“I don’t know, he should consider it,” Comey said. “Donald Trump, he’s not a genius, but he might figure out that if he accepts a pardon, that’s an admission of guilt, the United States Supreme Court has said, so I don’t know that he would accept a pardon.”
Comey argued that a pardon from Biden would work to heal the country and get Americans “to a place where we can focus on things that are going to matter over the next four years.”
Comey also told the BBC that he does believe Trump belongs “in jail,” but draws the line at prosecuting a former president because that’s not “in the best interest of the entire nation.”
“I think the wiser decision would be not to pursue him, but whatever you do, the next president, Joe Biden, should explain it to the American people. Be transparent about why you’re doing what you’re doing,” he told the network.
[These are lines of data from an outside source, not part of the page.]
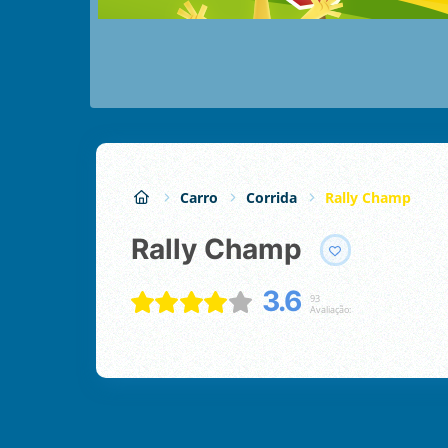
Carro
Corrida
Rally Champ
Rally Champ
3.6
93
Avaliação: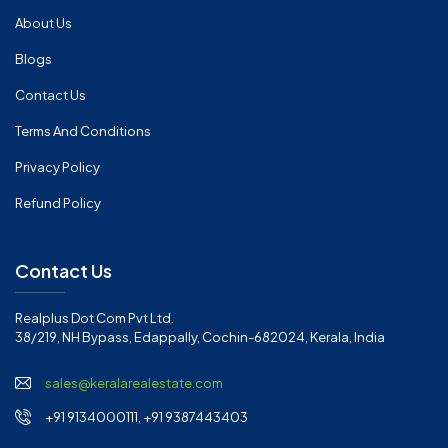
About Us
Blogs
Contact Us
Terms And Conditions
Privacy Policy
Refund Policy
Contact Us
Realplus Dot Com Pvt Ltd.
38/219, NH Bypass, Edappally, Cochin-682024, Kerala, India
sales@keralarealestate.com
+91 9134000111, +91 9387443403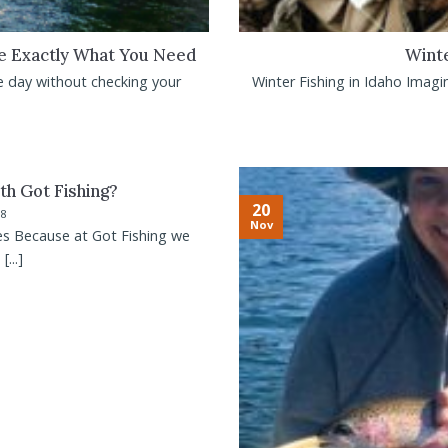
Be Exactly What You Need
Winte
e day without checking your
Winter Fishing in Idaho Imagin
th Got Fishing?
20
18
Nov
es Because at Got Fishing we
...]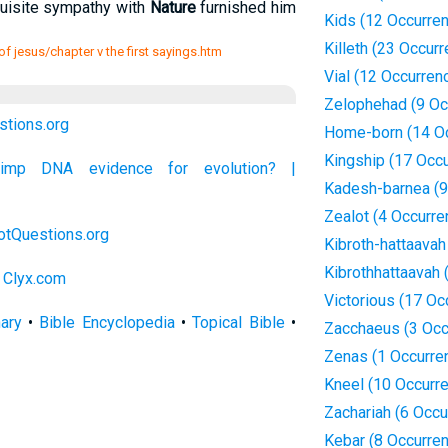
uisite sympathy with
Nature
furnished him
Kids (12 Occurre
Killeth (23 Occur
 of jesus/chapter v the first sayings.htm
Vial (12 Occurren
Zelophehad (9 Oc
stions.org
Home-born (14 O
Kingship (17 Occ
chimp DNA evidence for evolution? |
Kadesh-barnea (9
Zealot (4 Occurre
otQuestions.org
Kibroth-hattaavah
Kibrothhattaavah 
 Clyx.com
Victorious (17 Oc
nary
•
Bible Encyclopedia
•
Topical Bible
•
Zacchaeus (3 Occ
Zenas (1 Occurre
Kneel (10 Occurr
Zachariah (6 Occu
Kebar (8 Occurre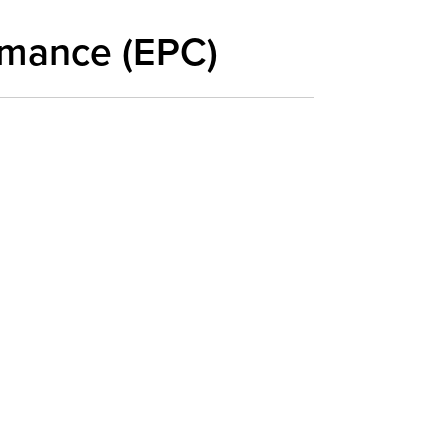
rmance (EPC)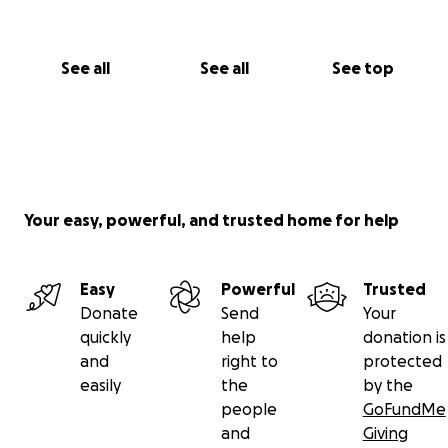
See all
See all
See top
Your easy, powerful, and trusted home for help
Easy
Powerful
Trusted
Donate
Send
Your
quickly
help
donation is
and
right to
protected
easily
the
by the
people
GoFundMe
and
Giving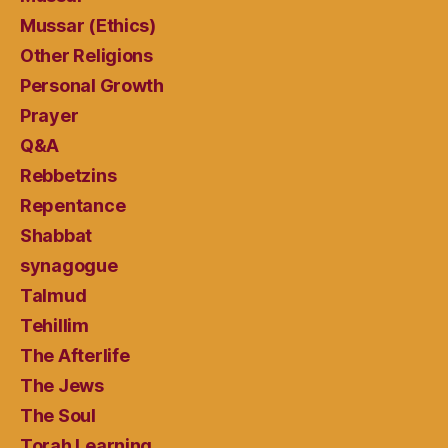
Mussar (Ethics)
Other Religions
Personal Growth
Prayer
Q&A
Rebbetzins
Repentance
Shabbat
synagogue
Talmud
Tehillim
The Afterlife
The Jews
The Soul
Torah Learning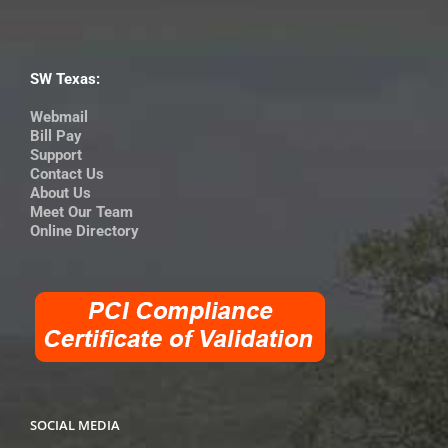
SW Texas:
Webmail
Bill Pay
Support
Contact Us
About Us
Meet Our Team
Online Directory
SOCIAL MEDIA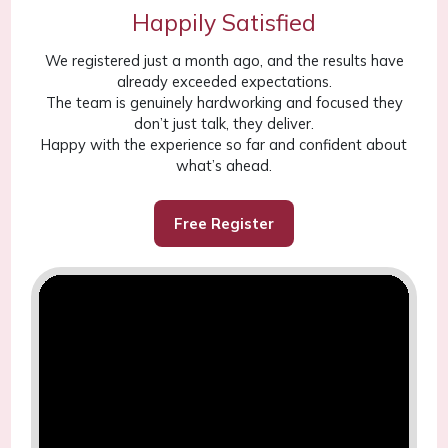
Happily Satisfied
We registered just a month ago, and the results have
already exceeded expectations.
The team is genuinely hardworking and focused they
don’t just talk, they deliver.
Happy with the experience so far and confident about
what’s ahead.
Free Register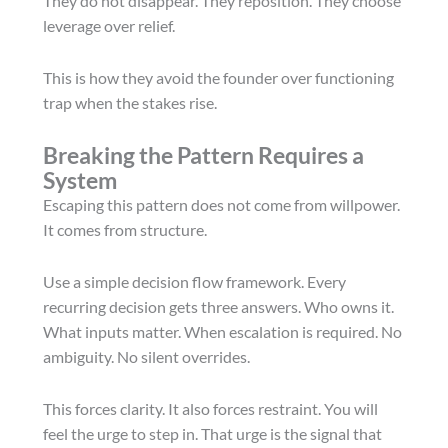
They do not disappear. They reposition. They choose
leverage over relief.
This is how they avoid the founder over functioning
trap when the stakes rise.
Breaking the Pattern Requires a
System
Escaping this pattern does not come from willpower.
It comes from structure.
Use a simple decision flow framework. Every
recurring decision gets three answers. Who owns it.
What inputs matter. When escalation is required. No
ambiguity. No silent overrides.
This forces clarity. It also forces restraint. You will
feel the urge to step in. That urge is the signal that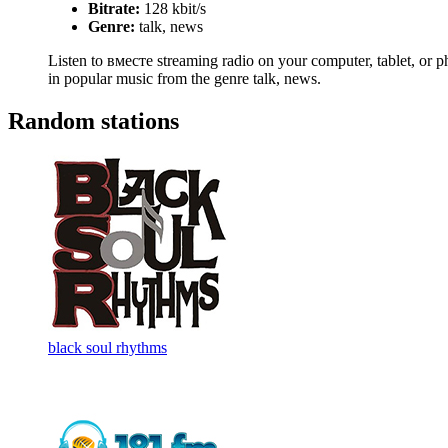
Bitrate:
128 kbit/s
Genre:
talk, news
Listen to вместе streaming radio on your computer, tablet, or ph
in popular music from the genre talk, news.
Random stations
black soul rhythms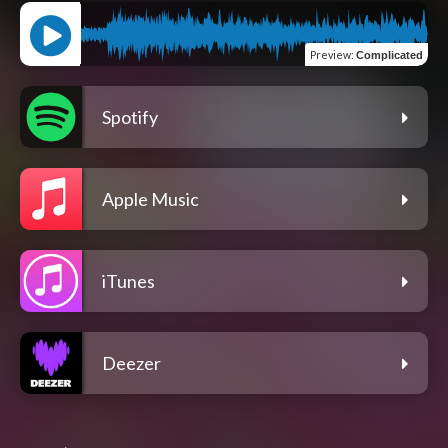
Preview
:
Complicated
Spotify
Apple Music
iTunes
Deezer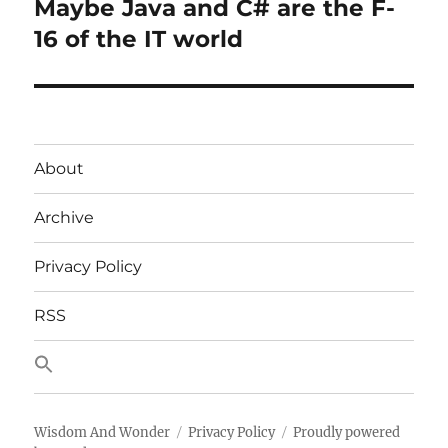
Maybe Java and C# are the F-
Next
post:
16 of the IT world
About
Archive
Privacy Policy
RSS
Wisdom And Wonder
Privacy Policy
Proudly powered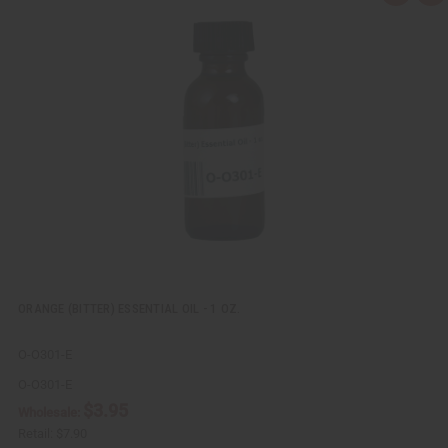
u
d
i
d
c
t
k
o
v
W
i
i
e
s
w
h
L
i
s
t
ORANGE (BITTER) ESSENTIAL OIL - 1 OZ.
O-O301-E
O-O301-E
$3.95
Wholesale:
Retail:
$7.90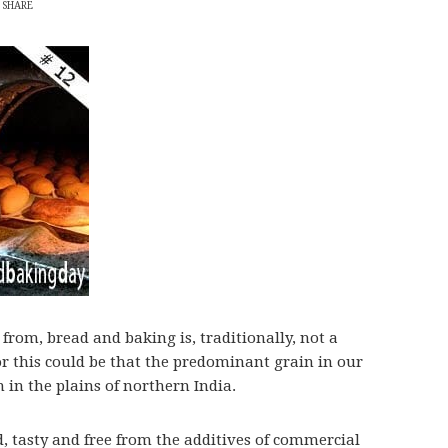
SHARE
 from, bread and baking is, traditionally, not a
or this could be that the predominant grain in our
 in the plains of northern India.
 tasty and free from the additives of commercial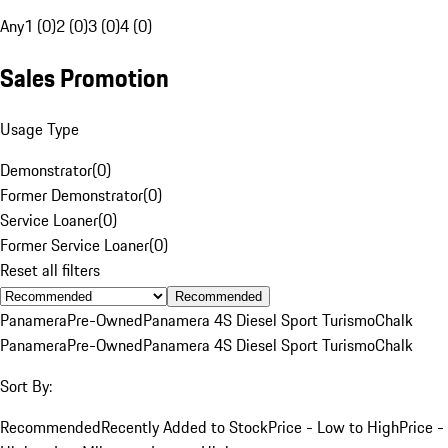
Any
1 (0)
2 (0)
3 (0)
4 (0)
Sales Promotion
Usage Type
Demonstrator
(
0
)
Former Demonstrator
(
0
)
Service Loaner
(
0
)
Former Service Loaner
(
0
)
Reset all filters
Recommended
Panamera
Pre-Owned
Panamera 4S Diesel Sport Turismo
Chalk
Panamera
Pre-Owned
Panamera 4S Diesel Sport Turismo
Chalk
Sort By:
Recommended
Recently Added to Stock
Price - Low to High
Price -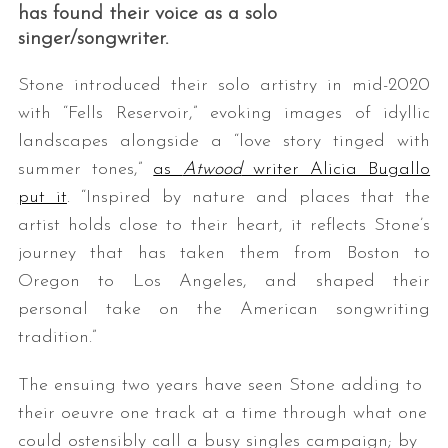
has found their voice as a solo
singer/songwriter.
Stone introduced their solo artistry in mid-2020
with “Fells Reservoir,” evoking images of idyllic
landscapes alongside a “love story tinged with
summer tones,”
as
Atwood
writer Alicia Bugallo
put it
. “Inspired by nature and places that the
artist holds close to their heart, it reflects Stone’s
journey that has taken them from Boston to
Oregon to Los Angeles, and shaped their
personal take on the American songwriting
tradition.”
The ensuing two years have seen Stone adding to
their oeuvre one track at a time through what one
could ostensibly call a busy singles campaign; by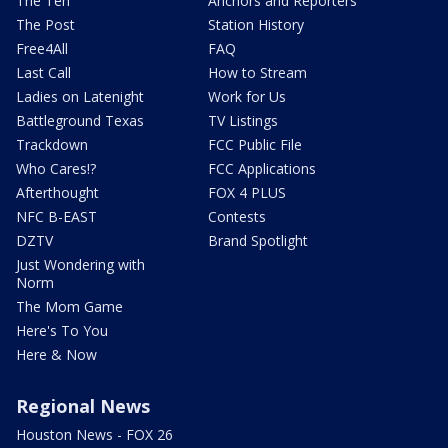
The Ten
Anchors and Reporters
The Post
Station History
Free4All
FAQ
Last Call
How to Stream
Ladies on Latenight
Work for Us
Battleground Texas
TV Listings
Trackdown
FCC Public File
Who Cares!?
FCC Applications
Afterthought
FOX 4 PLUS
NFC B-EAST
Contests
DZTV
Brand Spotlight
Just Wondering with
Norm
The Mom Game
Here's To You
Here & Now
Regional News
Houston News - FOX 26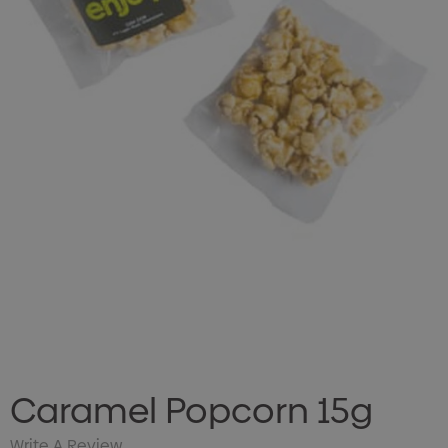
Caramel Popcorn 15g
Write A Review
Comey’s remarks come on the heels of The Guardian reporting on an early copy of his new book, “Saving Justice: Truth, Transparency and Trust.”
The United States’ next attorney general under Biden should not “pursue a criminal investigation of Donald Trump,” Comey reportedly wrote in the book, “no matter how compelling the roadmap left” by special counsel Robert Mueller or “how powerful the evidence strewn across his history of porn stars and financial fraud.”
“Although those cases might be righteous in a vacuum,” Comey wrote, “the mission of the next attorney general must be fostering the trust of the American people.”